With President Trump facing an impeachment inquiry, Democrats emboldened, and many Republicans distinctly queasy about the July 25 phone call to his counterpart in Ukraine, some in the GOP are beginning to consider the possibility of Mike Pence becoming the 46th President of the United States.
There is a long way to go before Trump is convicted of “high crimes and misdemeanors” by a two-thirds majority of a Republican-controlled Senate. But with events moving at remarkable speed and the president himself launching intemperate tirades via Twitter, some officials are starting to think about a President Pence.
If Pence, 60, were to occupy the Oval Office, former aides and biographers say, expect a more conventional presentational style rather than a major shift away from the populist policy proposals of Trump’s White House.
Although Pence allies are cautious to the point of paranoia about imagining life after impeachment, some privately said they would expect to see a more cautious and thoughtful White House emerge.
One pointed to an episode in 2017 when the chief of staff to both president and vice-president departed on the same day. While Trump fired Reince Priebus by tweet as he sat waiting for the president to leave Air Force One, farcically forcing other aides to abandon Priebus’ car, Josh Pitcock stepped down from the vice-president’s office in a move announced a month earlier, giving way to another longtime staffer.

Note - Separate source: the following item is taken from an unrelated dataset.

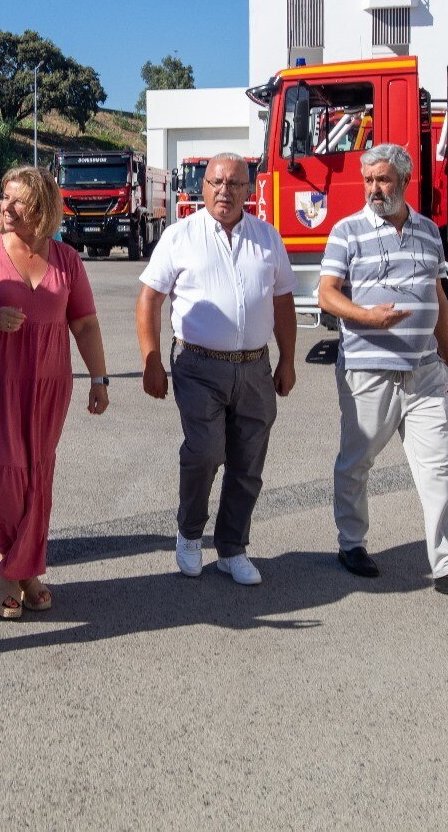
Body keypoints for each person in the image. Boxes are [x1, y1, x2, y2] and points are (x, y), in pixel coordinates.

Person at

“Polar opposites,” is how one former Pence aide described the differences in culture and staffs between the two offices.
The idea will excite many on the more traditional side of the Republican Party, who long for a return to a more conventional presidency.
A former congressman — he was first elected to the House of Representatives in 2000 — and governor of Indiana, Pence is known as a movement conservative which would make him, in the eyes of party stalwarts, a safe and predictably reliable Republican in the White House in a way that Trump, a former Democrat who had a history of many liberal political pronouncements, has never been.
In many respects, the quiet, evangelical Christian vice-president, famous for not dining alone with a woman other than his wife, could not be more different from Trump. In 1991, after his first congressional campaign ended in defeat, he even declared that “negative campaigning is wrong.”
But for Tom LoBianco, author of a new Pence biography Piety & Power, replacing one with the other may not cause a huge change in political direction. “It’s not so much of a policy change, it would be a stylistic change,” he said.
“You would see things calm down significantly, He’s not a guy who’s going to be tweeting random things. I can pretty much guarantee you will never see a tweet storm from Mike Pence.”
The socially conservative direction — anti-abortion, anti-gay marriage — would stay much the same. “He would probably be a return to a George W. Bush style of conservatism, albeit a bit more conservative, given his history and what I know of him,” he said.
Andrea Neal, author of the biography Pence: That Path to Power said he was more likely to start his day in prayer than on Twitter. But she said the biggest policy changes might arrive through his belief in small government and fiscal conservatism.
“The guy who advocated limited government at every turn — and maybe Trump has advanced that through deregulation — but I have to think that Pence would be more vocal and more visibly promoting government policies to bring down the debt and rein in deficit spending,” she said.
But Pence is unlikely to roll back Trump’s protectionist stance and return to the sort of free market policies he espoused as a candidate in Indiana in 2000, LoBianco said.
Whether his own thinking on the subject has changed, he will have seen how Trump’s instinctive message played in states such as Ohio, Wisconsin, and Pennsylvania on his way to an electoral college win.
“Would he revert back? I don’t think so. There’s a political calculus that you have to win the Rust Belt,” he said. “So I think he would try to stay in Trump’s lane because he would want to be elected to the White House in his own right.”